The school, which will house more than 1,000 students, will replace the existing elementary and junior/senior high school. The existing schools will remain open until the completion of the new combined school, which is projected to be finished in fall or winter of 2019. Initial construction stages are set to begin next spring.
While an architect has not yet been selected for the project, the layout for space, cost and location are already in full swing. The 144,000-square-foot school would be built on the existing 6.6-acre site that is currently shared by St. Bernard-Elmwood Place High School and St. Bernard Elementary School, which are located at 4615 Tower Ave. and 4515 Tower Ave., respectively. Those locations will be demolished upon completion of the project.
According to Emily Hauser, treasurer of the school district, the project was made possible by funding from the state. The estimated cost of the project is about $37 million, with $27 million of that coming from the state. The remaining $10 million is covered by a 2016 bond levy.
The Ohio Facilities Construction Commission
is the lead on the project, having previously assessed the need for improvements in the existing schools.

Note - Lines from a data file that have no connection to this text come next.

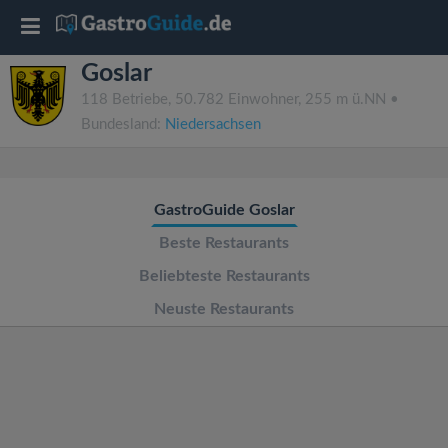
T
Goslar
o
118 Betriebe, 50.782 Einwohner, 255 m ü.NN •
Bundesland:
Niedersachsen
g
g
GastroGuide Goslar
l
Beste Restaurants
Beliebteste Restaurants
e
Neuste Restaurants
n
a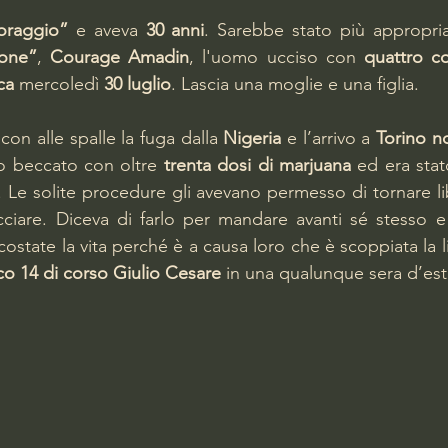
lle su 5.
oraggio”
 e aveva 
30 anni
. Sarebbe stato più appropria
ione”
, 
Courage Amadin
, l'uomo ucciso con 
quattro co
ca
 mercoledì 
30 luglio
. Lascia una moglie e una figlia.
con alle spalle la fuga dalla 
Nigeria
 e l’arrivo a 
Torino n
o beccato con oltre 
trenta dosi di marjuana
. Le solite procedure gli avevano permesso di tornare lib
ciare. Diceva di farlo per mandare avanti sé stesso e 
costate la vita perché è a causa loro che è scoppiata la li
ico 14 di corso Giulio Cesare
 in una qualunque sera d’est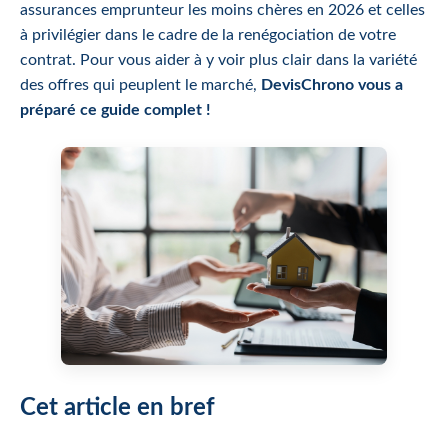
assurances emprunteur les moins chères en 2026 et celles
à privilégier dans le cadre de la renégociation de votre
contrat. Pour vous aider à y voir plus clair dans la variété
des offres qui peuplent le marché,
DevisChrono vous a
préparé ce guide complet !
Cet article en bref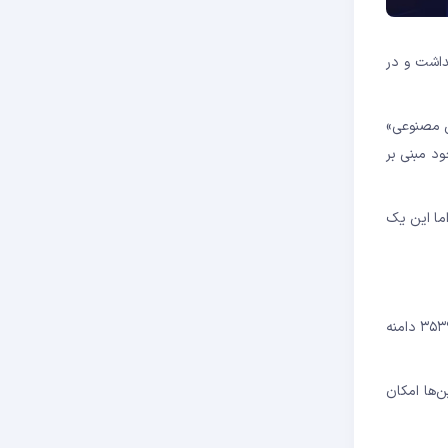
اتی مطرح کرد، صحت نداشت و در
وش مصنوعی»
ود مبنی بر
، اما این یک
کمیسیون بورس و اوراق بهادار آمریکا به‌درستی رویکردی قاطع در پیش گرفته است. تا ۱۸ ژانویه، ۳۵۳۹۲۸ دامنه .ai ثبت شده بود. چه تعداد از این ۳۵۳۹۲۸ دامنه
ن‌ها امکان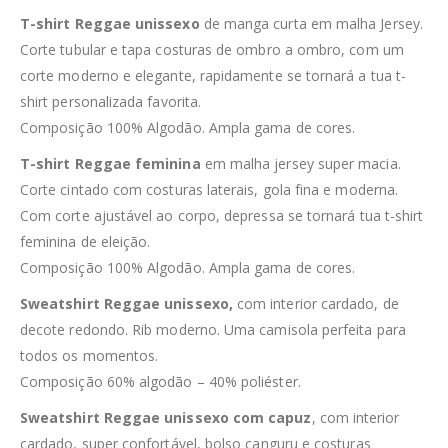
T-shirt Reggae unissexo
de manga curta em malha Jersey.
Corte tubular e tapa costuras de ombro a ombro, com um
corte moderno e elegante, rapidamente se tornará a tua t-
shirt personalizada favorita.
Composição 100% Algodão. Ampla gama de cores.
T-shirt Reggae feminina
em malha jersey super macia.
Corte cintado com costuras laterais, gola fina e moderna.
Com corte ajustável ao corpo, depressa se tornará tua t-shirt
feminina de eleição.
Composição 100% Algodão. Ampla gama de cores.
Sweatshirt Reggae unissexo,
com interior cardado, de
decote redondo. Rib moderno. Uma camisola perfeita para
todos os momentos.
Composição 60% algodão – 40% poliéster.
Sweatshirt Reggae unissexo com capuz
, com interior
cardado, super confortável, bolso canguru e costuras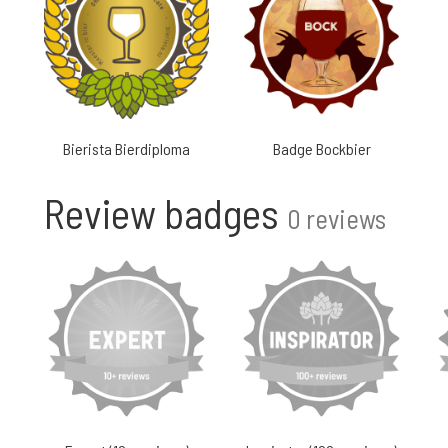
Bierista Bierdiploma
Badge Bockbier
Review badges
0 reviews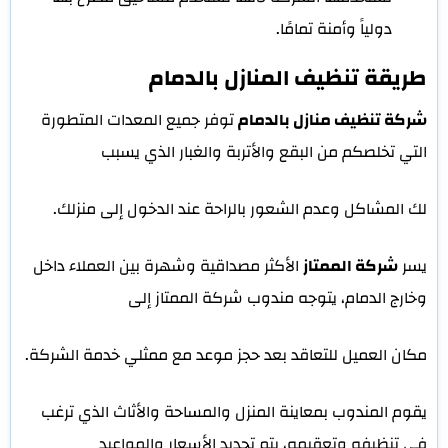
دولياً وأمنة تمامًا.
طريقة تنظيف المنازل بالدمام
شركة تنظيف منازل بالدمام
توفر جميع المعدات المتطورة
التي تخلصكم من البقع والأتربة والغبار الذي يسبب
لك المشاكل وعدم الشعور بالراحة عند الدخول إلى منزلك.
يسر
شركة الممتاز
الأكثر مصداقية وشهرة بين العملاء داخل
وخارج الدمام، يتوجه مندوب شركة الممتاز إلى
مكان العميل للتعاقد بعد حجز موعد مع ممثلي خدمة الشركة.
يقوم المندوب بمعاينة المنزل والمساحة والأثاث الذي ترغب
في تنظيفه وتعقيمه، يتم تحديد الأسعار والمواعيد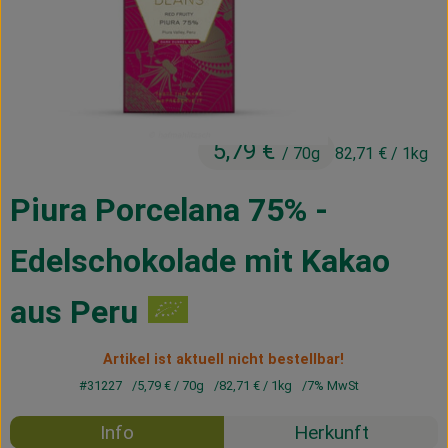
Kühltheke
Vorratskammer
Getränke
5,79 €
Haus, Garten & Co.
/ 70g
82,71 €
/ 1kg
Piura Porcelana 75% -
Über uns
Edelschokolade mit Kakao
Lieferservice
aus Peru
Neues vom Hof
Blog
Artikel ist aktuell nicht bestellbar!
#31227
5,79 €
/ 70g
82,71 €
/ 1kg
7% MwSt
Info
Herkunft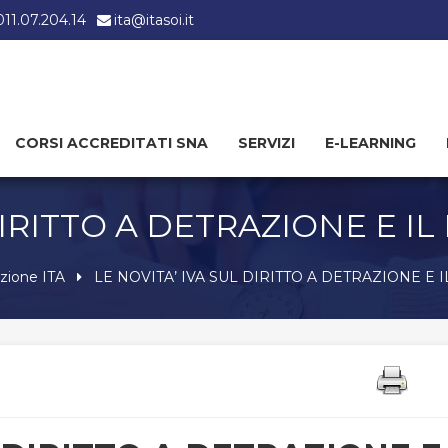
 011.07.204.14
ita@itasoi.it
CORSI ACCREDITATI SNA
SERVIZI
E-LEARNING
DIRITTO A DETRAZIONE E 
azione ITA
LE NOVITA’ IVA SUL DIRITTO A DETRAZIONE E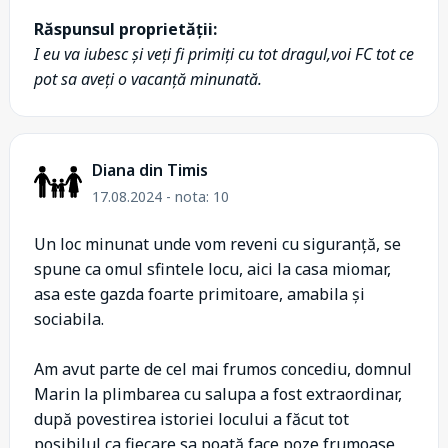
Răspunsul proprietății:
I eu va iubesc și veți fi primiți cu tot dragul,voi FC tot ce
pot sa aveți o vacanță minunată.
Diana din Timis
17.08.2024 - nota: 10
Un loc minunat unde vom reveni cu siguranță, se
spune ca omul sfintele locu, aici la casa miomar,
asa este gazda foarte primitoare, amabila și
sociabila.
Am avut parte de cel mai frumos concediu, domnul
Marin la plimbarea cu salupa a fost extraordinar,
după povestirea istoriei locului a făcut tot
posibilul ca fiecare sa poată face poze frumoase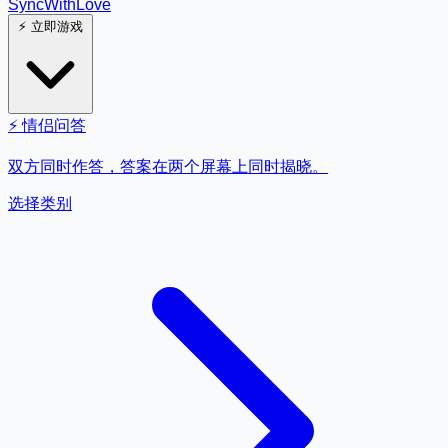
SyncWith
Love
⚡
立即游戏
⚡
情侣问答
双方同时作答，答案在两个屏幕上同时揭晓。
选择类别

“The OFCC evaluated our current buildings about three years ago, and determined that new construction was the most cost efficient manner to proceed,” says Mimi Webb, superintendent of St. Bernard/Elmwood Place City Schools. “The OFCC provides a concept called ‘Educational Visioning,’ which includes a wide spectrum of people to discuss what they want to see in the future for their children and grandchildren. During this visioning piece, a transition plan will be developed to address how we will transition from three buildings to one. The visioning aspect will include the development of classroom space and how instruction is best delivered in the 21st century.”
One of the goals of this project, aside from updating the existing conditions at the current schools, is to begin a solid foundation for students from a younger age. By incorporating the proposed changes to the school district, students will be together longer.
“We wanted to combine our two elementary buildings so students could begin their education together sooner, thus allowing friendships to begin in preschool rather than make the transition in seventh grade,” Webb says.
Because the district and OFCC are so early in the process, other specifications are still in the works. The district put out a request for qualifying construction managers
on Dec. 30, and all final proposals were due yesterday.
The district will request project proposals and short-list firms in February with interviews and selection to take place in March.